As this was a prospective study, no data on women without antenatal care were available. Although the number of women without antenatal care is low in Western countries [1, 51, 52] (1% for Belgium [53]), this group is at higher risk for adverse outcome [52]. Because special attention is needed for this particular group we advise creation of a CTP no-care group separate from the inadequate care group.
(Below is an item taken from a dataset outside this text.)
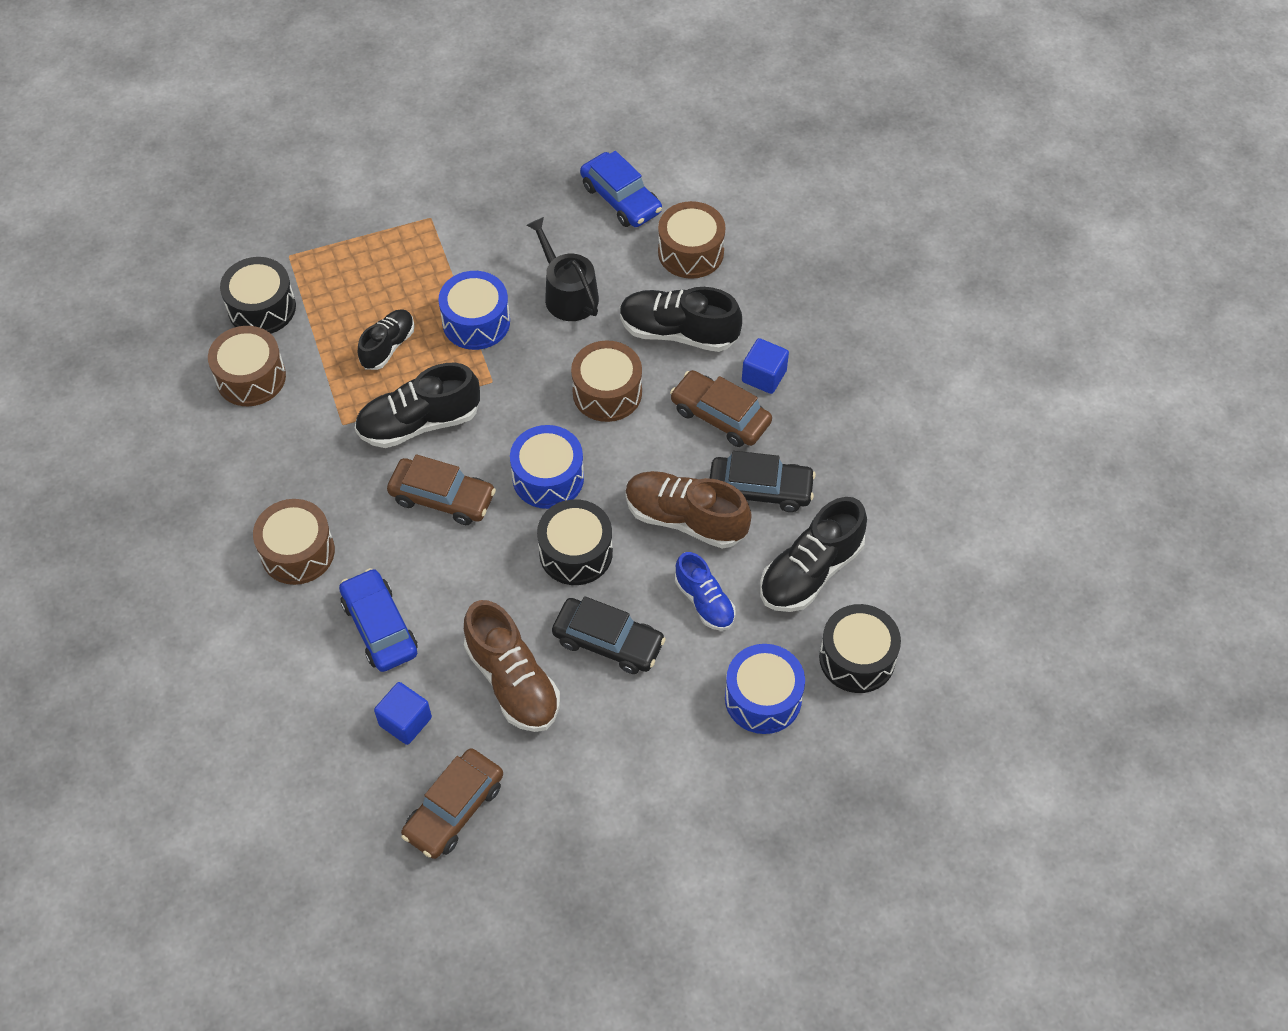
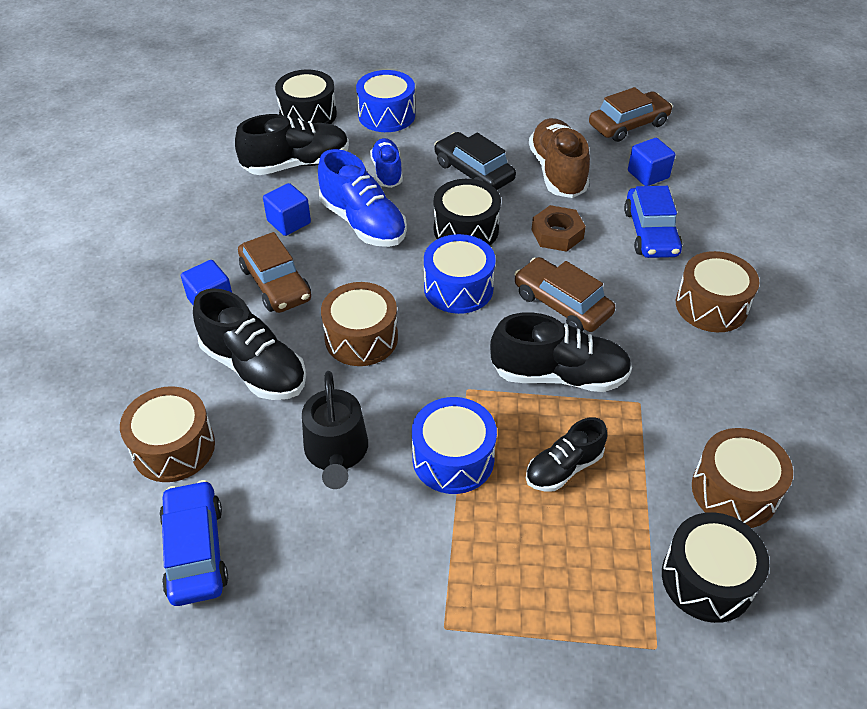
camera: 155 degrees left, 10 degrees down
brown shoe [625,471,752,549] -> blue shoe [318,149,407,247]
black car [710,451,816,512] -> blue cube [263,183,311,236]
none -> brown nut [531,205,586,252]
The use of indices is largely dependent on the data available. For example, Kotelchuck [17] warned about incompleteness of birth certificate data for antenatal care information. The level of detail needed to apply CTP may not be available through standard birth registration forms, requiring additional data collection. However, in some countries, detailed information on antenatal care use is registered, including changes in health care provider (eg the combination of the Medical Birth Register and the data on primary health care visits in Finland, Micronatal® in the Netherlands or the personal medical record in the UK). On the other hand the demand for quality control measures in health care will be accompanied with the recording of different elements of care received. Tools such as the CTP may help decision makers in their choice of what data should be collected in the future.

Conclusions

Apart from taking into account initiation and elements of content and timing of care, the CTP tool appeared to have some other advantages compared with other indices. Its conceptual framework departs from a basic timing and quantity measure of care recommended in every pregnancy. It reflects the number and timing of three important interventions during pregnancy, resulting in a more detailed picture of antenatal care use. The CTP tool provides a refined judgment on the adequacy of received antenatal care, as aspects of content of care are considered. Therefore, CTP may be useful in studies on determinants of inadequate antenatal care use. CTP needs to be seen as a first step and future work it is needed to develop an even more useful tool, incorporating more of the elements of antenatal care that make a different to the health and wellbeing of childbearing women and their offspring.

Details Of Ethics Approval

The procedures of the study received ethical approval from the institutional ethics committee responsible for human experimentation. Approval from the ethical committee Academisch Ziekenhuis - Vrije Universiteit Brussel (UZ-Brussel) (University Hospital - VUB) was received on June 29 2006 (2006/084).